Harta selanjutnya yang dikembalikan adalah Satu unit tanah dan bangunan di Jalan Saidi No 23 Rt 011 Rw 007 Cipete Utara Kebayoran Baru seluas 410 meter persegi seharga Rp16,5 miliar yang diatasnamakan Jeffry Setiawan Tan, mertua Sanusi dari istri Evelin Irawan.
"Rumah di Jalan Saidi dibeli oleh mertua terdakwa dengan nilai Rp16,5 miliar dan dibayar terdakwa Sanusi dengan pinjaman Rp900 juta sudah dikembalikan ke Danu Wira. Jadi rumah harus dikembalikan ke Jeffry Setiawan Tan dan tidak serta merta dikembalikan ke terdakwa dan kalaupun terdakwa membayar Rp6 miliar untuk furniture hal itu bisa saja karena terdakwa bukan hanya anggota DPR tapi juga pengusaha," tambah hakim Ugo.
Harta selanjutnya yang dikembalikan adalah Satu unit tanah dan bangunan di jalan Haji Kelik Komplek Perumahan Permata Regency Glok F Kembangan Jakarta Barat seluas 206 meter persegi seharga Rp7,35 miliar atas nama istri pertama Sanusi Naomi Shallima.
"Tanah dan bangunan di Permata Regency atas nama Naomi Shallima dan sedang KPR (kredit perumahan) dikembalikan ke Naomi Shallima meski dibayari Danu Wira tapi sudah dikembalikan pada 2014 sehingga sah-sah saja dan tidak dilarang.
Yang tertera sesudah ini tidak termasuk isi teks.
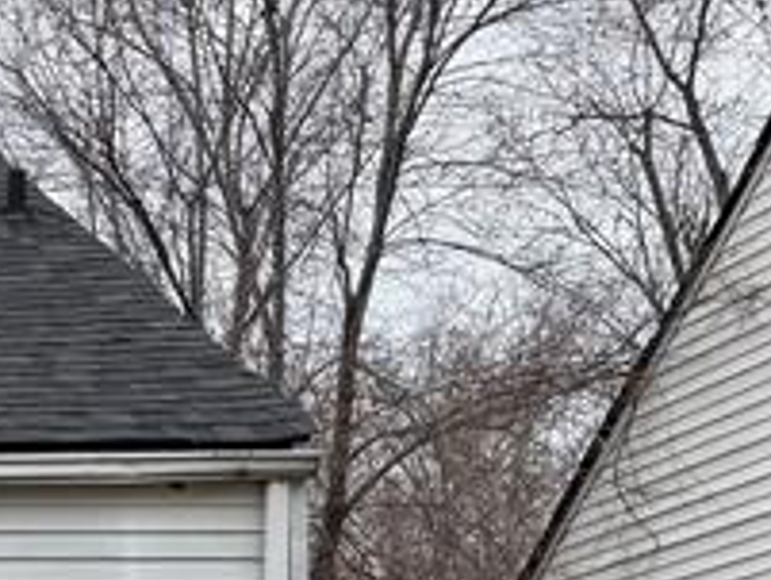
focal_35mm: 122
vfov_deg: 11.8
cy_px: 795
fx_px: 2719
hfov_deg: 14.0
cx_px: -698
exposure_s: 1/898
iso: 80
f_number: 1.78
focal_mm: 6.76
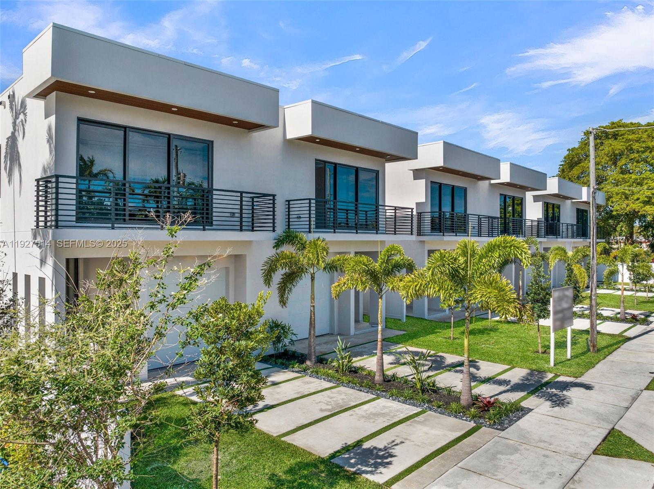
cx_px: 327
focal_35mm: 24
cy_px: 244
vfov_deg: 56.7
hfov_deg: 71.6
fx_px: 453
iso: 120
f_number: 2.8
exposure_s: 1/1600
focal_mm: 12.29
Namun harta selebihnya yang lain dan tidak bisa dibuktikan sepantasnya dirampas oleh negara karena sudah memenuhi perbuatan terdakwa," ungkap hakim Ugo.
Atas putusan itu Sanusi menyatakan pikir-pikir.
"Alhamdulilah pada dasarnya saya yakin seperti yang saya sampaikan di awal, saya disini karena Allah yang mengatur dan pada prinsipnya saya merasa ini bagian yang sudah diatur Allah, tapi saya mohon izin karena Pak Maqdir (pengacara Sanusi) sakit, saya minta waktu untuk diskusi. Tapi saya pribadi, saya terima ini bagian Allah yang sudah diatur untuk saya jalani," kata Sanusi terbata-bata.
"Jadi masih pikir-pikir?" tanya hakim Sumpeno.
"Karena Pak Maqdir sakit, saya mohon izin untuk diskusi dengan beliau," jawab Sanusi.
Sedangkan JPU KPK juga menyatakan pikir-pikir.
"Kami pikir-pikir," kata JPU KPK Mungki Hadipraktikto.